Wet Gate also takes a cue from the music field in the way that it's set up as a band, with the members' projectors as instruments. "It's akin to almost any other kind of composition, musical composition," says Dye, "you get a feeling -- "Oh yeah, this works well' -- and you learn stuff as you go along."

"We're also trying to say that this is an instrument that we're playing," says O'Toole. "It's a different type of instrument than a guitar, but it's actually very much the same instrument as a clavier or a Moog or something with which there are preordained sounds, and by pressing whatever lever or key you're pulling out those sounds."

"And we've wanted to be in front of the audience in a lot of ways," says Conheim, "to show the projectionist as performer, performing on his instrument."

Wet Gate is now experimenting with O'Toole's idea for flying screens, small vellum sheets attached to moveable arms that extend from the projectors themselves. At a rehearsal for a Sept. 16 show at ATA, each member brought in his own device for rotating a small mirror to cast the images variously on these screens or on the larger main screen. Dye points out that by using the small individual screens they'll sacrifice "the beauty of our overlapping images," but Conheim says, "We've always had the idea to have individual screens instead of one long screen, to focus the attention more on the music."

The resulting show was somewhat mixed. With the three projectors set up perpendicular to the audience and the flying screens shifted to face patrons, one indeed got a better sense of the performative aspect of Wet Gate. O'Toole's screen flickered to life first, showing a newspaper blowing on the sidewalk with the command "LISTEN" repeating over and over again. Then came Conheim's clip, an ironic loop of a rotating mirror deflecting laser beams with the text "As it moves the reflective beam moves," and finally Dye displayed an image of a car driving on a mountain road. Next the images shifted to nature scenes of fish and flowers undulating similarly, with dramatic orchestral music playing. Then all three screens went dark and returned to life, with O'Toole showing a clip of an airplane taking off to the voice-over text "since the second World War," while Conheim looped a Third Man-like bit of guitar strings vibrating and Dye contributed a scene of flowers and buds with the text "when spring returns."

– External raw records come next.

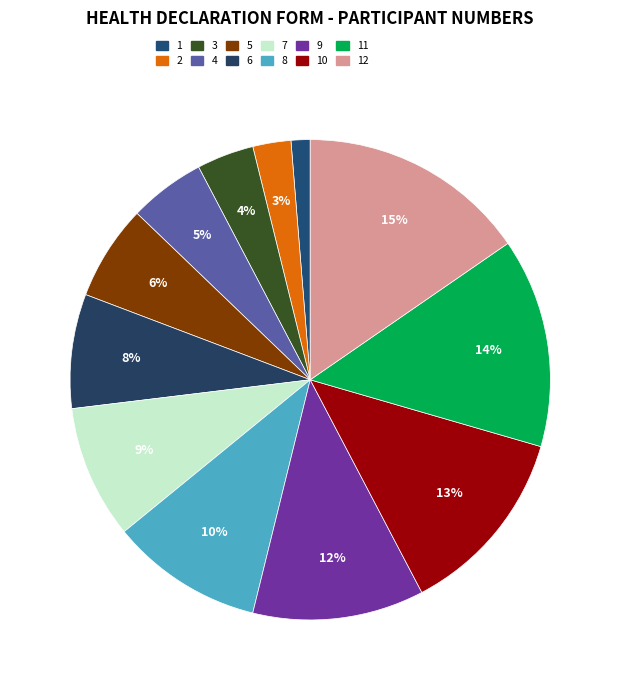

Does any single category account for the majority?

No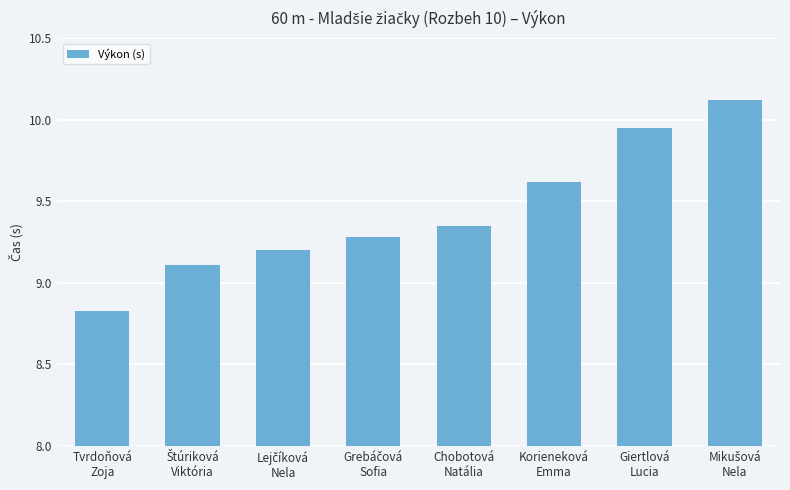

How many bars are there in total?

8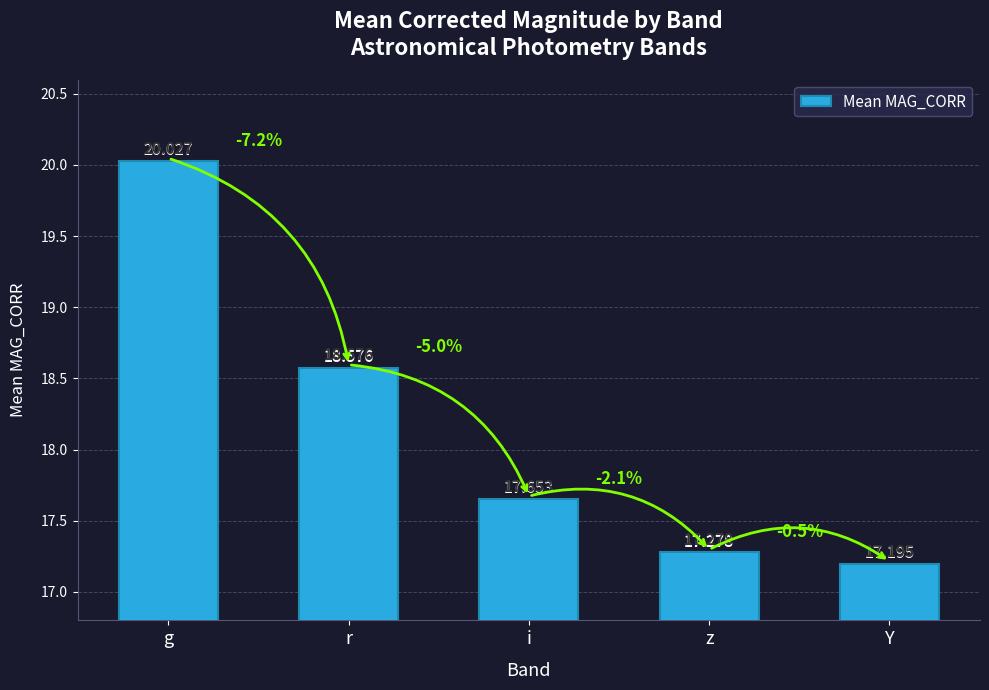

What is the difference between the values at i and Y?

0.5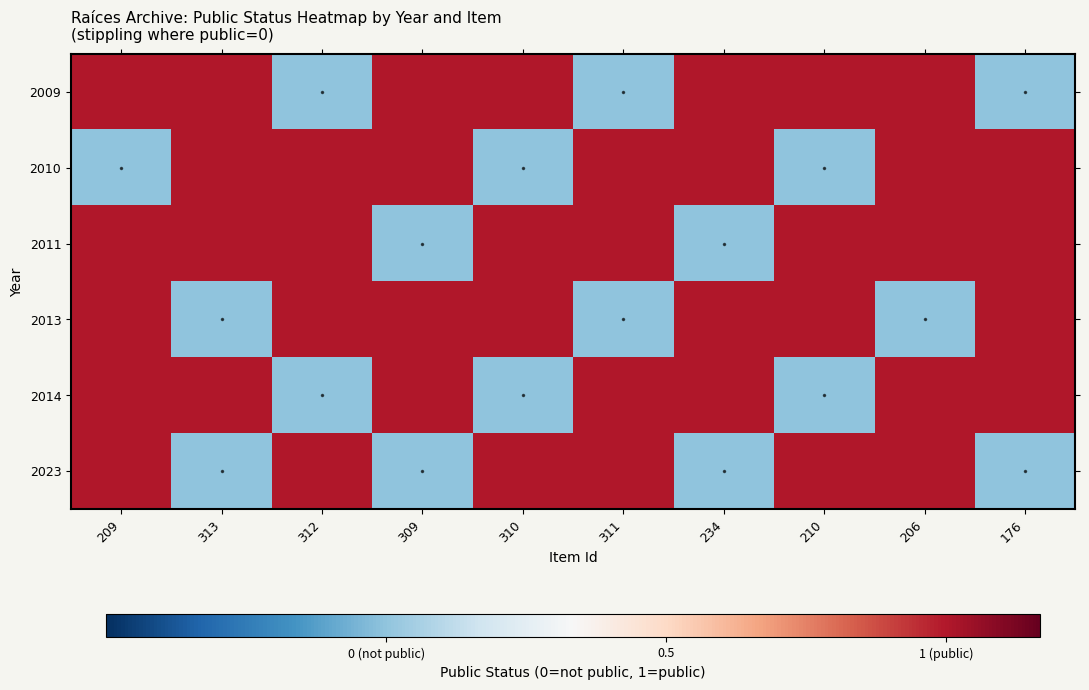

Reading left to right, extract all data points from this chart.

2009: 209=0.8	313=0.8	312=-0.4	309=0.8	310=0.8	311=-0.4	234=0.8	210=0.8	206=0.8	176=-0.4
2010: 209=-0.4	313=0.8	312=0.8	309=0.8	310=-0.4	311=0.8	234=0.8	210=-0.4	206=0.8	176=0.8
2011: 209=0.8	313=0.8	312=0.8	309=-0.4	310=0.8	311=0.8	234=-0.4	210=0.8	206=0.8	176=0.8
2013: 209=0.8	313=-0.4	312=0.8	309=0.8	310=0.8	311=-0.4	234=0.8	210=0.8	206=-0.4	176=0.8
2014: 209=0.8	313=0.8	312=-0.4	309=0.8	310=-0.4	311=0.8	234=0.8	210=-0.4	206=0.8	176=0.8
2023: 209=0.8	313=-0.4	312=0.8	309=-0.4	310=0.8	311=0.8	234=-0.4	210=0.8	206=0.8	176=-0.4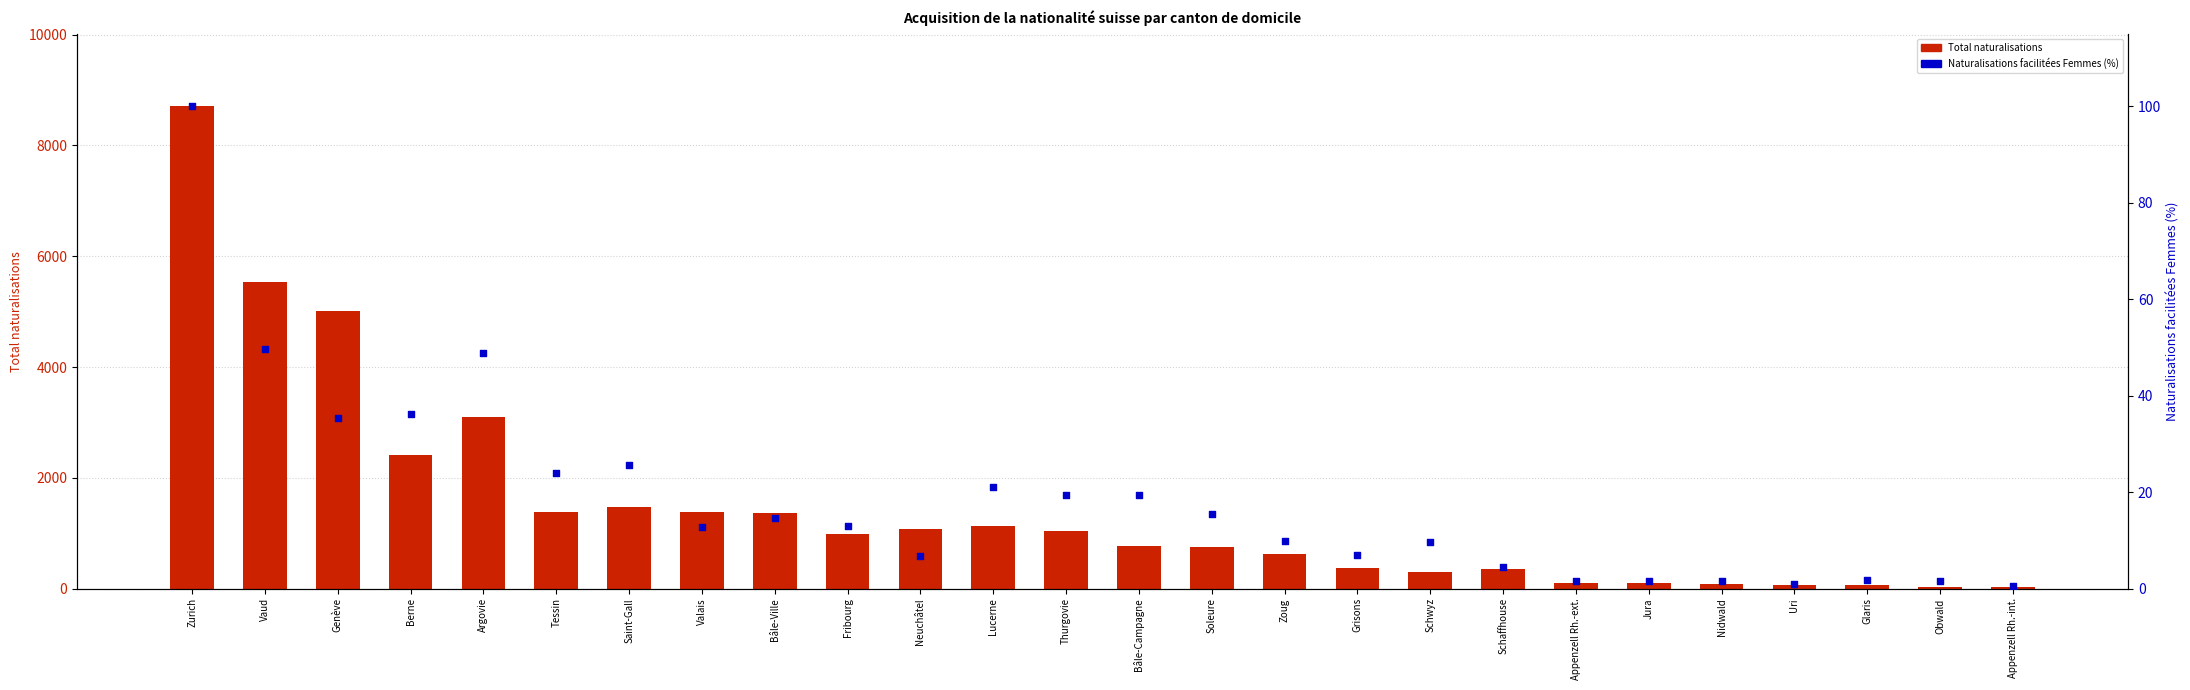

Which series has the widest spread of Y values?

Total naturalisations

While there was a frantic, nerdy rhythm to the trio's constant reloading and sampling -- like watching extremely dexterous audiovisual monitors engage in a competition -- the pace threatened to overwhelm one's enjoyment of the end product. And the screens, being separate and quite small, lacked some of the grand beauty of past images that drifted and overlapped one another. Later Wet Gate was joined by jazz drummer Danielle Dowers, who emphasized the audio aspect even more but seemed to follow the soundtracks much too closely, almost obliterating them in the process.

Still, Wet Gate began as an experiment, and all three members are intent on keeping it that way. "You'll just get frustrated if you overscript, and we're not into that, anyway," says Dye. "There's definitely the improvisatory sort of jazz aesthetic brought into it, where you have a structure, it's definitely a theme or whatever your skeleton is, and then we're filling in with this stuff ..."

"Yeah, it's an open form," says O'Toole.

"It's a film tag-team wrestling match," says Conheim.

It's the genie in the lamp, and Wet Gate will continue to find various ways of conjuring it from wonderful machines.